It was The Owl’s turn to lead the meeting, which meant he’d end the night doing that creepy thing all owls do: turning his head in a complete 360, and loving how it upset The Crow, who believed it was a showy affectation their ancestors would not approve of.
“Must you?” The Crow asked.
“It’s what we owls do,” the old bird said with a sly smile.
Then The Owl finished with the usual mantra, “Principium et Finis. The beginning of the end.” Followed by The Crow’s echoing response, which he made sure was louder and more enthusiastic than that of The Owl’s.

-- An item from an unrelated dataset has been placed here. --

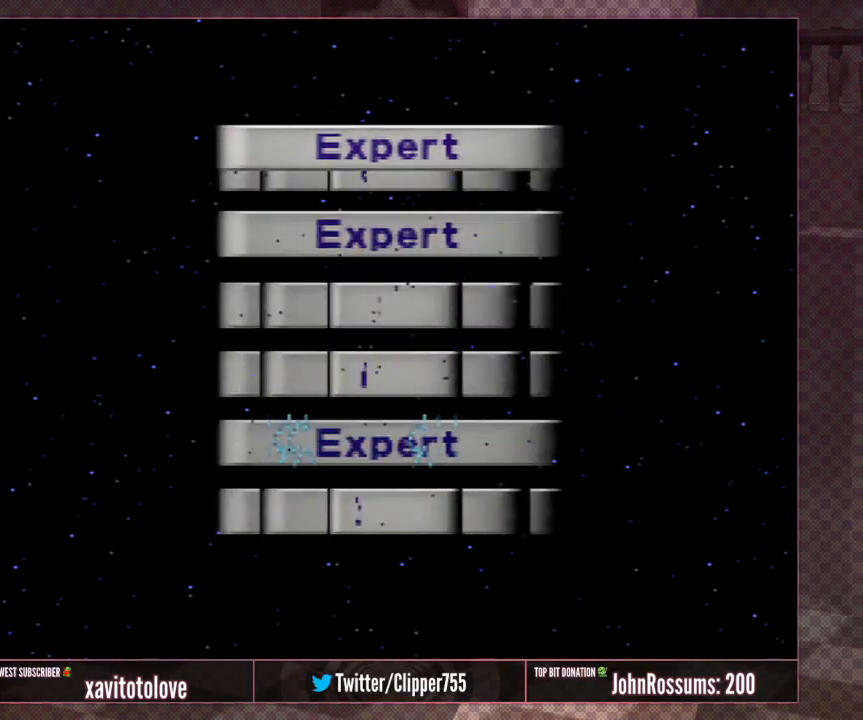
{"buttons": [], "left_stick": "center", "events": []}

And with that, the meeting had officially come to an end.
If there were more of them, like it had been in the past, it would’ve been a powerful display. Now, however, it was only a pitiful cry from the last two shapeshifters who still attended the monthly gatherings honoring their ancestors.
Both would now go back to their very human and very normal lives as Barnabas Warleggan and Lionel Pickett, instead of The Crow and The Owl, respectively.
Just before they parted ways, Lionel said to Barnabas, “We shall rise again, you’ll see.” But Barnabas wasn’t sure he believed that anymore.
The cat was waiting for Barnabas when he arrived home—not his cat, the neighbor’s annoying orange tabby, who hated Barnabas, as if he knew what Barnabas was and didn’t like it one bit.
It hissed at him like it always did, but Barnabas was in no mood tonight. “I’ll show you not to mess with a member of the Warleggan Clan,” he said. Then Barnabas transformed into the large and impressive crow, thinking it would scare the tabby away.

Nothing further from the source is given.